In other words, the Island approves Wickremesinghe’s threats and says nothing about the ongoing government mobilisation of heavily armed police and goons against workers coming into struggle. On March 22, the government organised two groups of about 50 right-wing provocateurs to threaten protesting teachers in Colombo.
Mired in an unprecedented economic crisis, the Wickremesinghe government and the ruling elite regard the IMF’s $2.9 billion bailout loan as the only solution for Sri Lankan capitalism. Committed to the IMF’s austerity demands, the government is determined to crush all working-class resistance.
This is demonstrated by the barrage of repressive measures introduced by the Wickremesinghe regime since it was undemocratically elevated into government last year.
As well as declaring most public sector services “essential” and cancelling the local government election, the government has used the Prevention of Terrorism Act to imprison anti-government activists and unleashed police attacks on protests and demonstrations. The abolition of the teacher transfer boards is another of the escalating assaults on the social and democratic rights of workers and the oppressed masses.
The president accuses teachers and principals of taking students hostage, but in reality, the working masses have been made hostages to the IMF, with the Wickremesinghe government acting as its policeman. This was made clear last Tuesday by Peter Breuer, the IMF’s mission chief in Sri Lanka, who told the media: “Sri Lanka will be the first country in Asia to undergo a governance diagnostic exercise by the IMF” and it will be “a brutal experiment.”
Wickremesinghe’s concerns about students’ education are a complete fraud. He is committed to destroying what’s left of public education and health by slashing government funding and drastically cutting state expenditure. Under current proposals, there will be no replacements for an estimated 30,000 teachers due to retire at the end of this year, worsening the already acute teacher shortages. Grave scarcities of physical resources in schools, including buildings, will also increase, along with other cost-cutting measures.
At the same time hyperinflation, now officially at 50 percent, has heavily impacted the masses, making it impossible to buy basic school items and provide adequate daily food requirements, or deal with higher government taxes.
The government’s anti-democratic attacks and IMF measures can only be defeated through an independent political counteroffensive of the working class against the capitalist profit system. The parliamentary opposition parties, the trade unions and pseudo-left organisations, like the Frontline Socialist Party, consciously oppose such a movement and promote illusions that these attacks can be reversed by pressuring the government.

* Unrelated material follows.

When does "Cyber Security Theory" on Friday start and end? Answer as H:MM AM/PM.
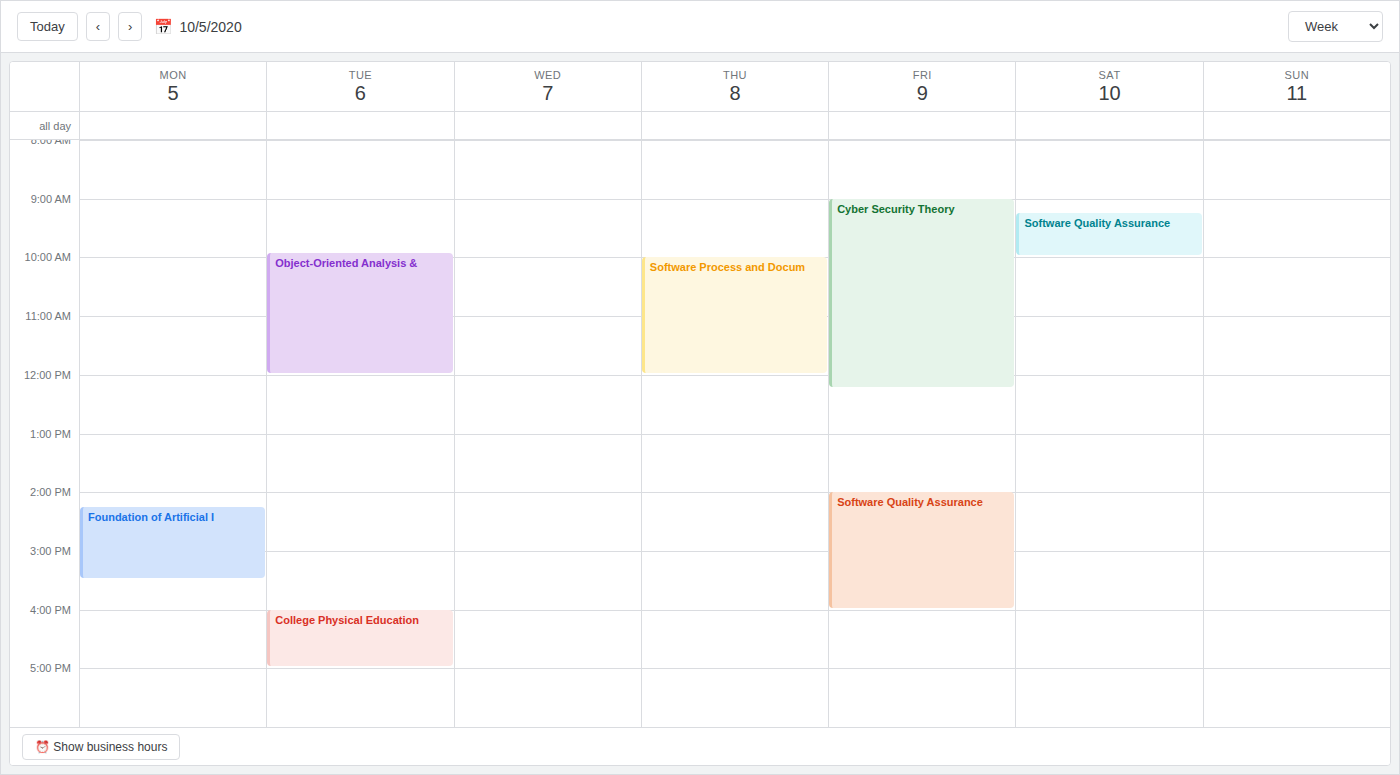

The joint statement of workers action committees in Sri Lanka issued on March 14 explained: “If our struggles remain under the control of the trade unions, which are bound by a thousand threads to the capitalist system, we will certainly be betrayed. The fight for our rights must be taken into our own hands. This can only be done by building workers’ action committees in every workplace, factory, plantation and in our neighbourhoods independent of the trade unions and all the capitalist parties.”
These action committees must fight for abolition of the essential public service act, repeal of the Prevention of Terrorism laws and abolition of the executive presidency, as well as the defence of all basic democratic rights, including the right to strike.
The SEP is campaigning for the building of a Democratic and Socialist Congress of Workers and Rural Masses based on democratically elected delegates from these action committees. Such a congress will provide the political means for the working class to mobilise its strength and rally the rural poor in the fight for a government of workers and peasants committed to socialist policies.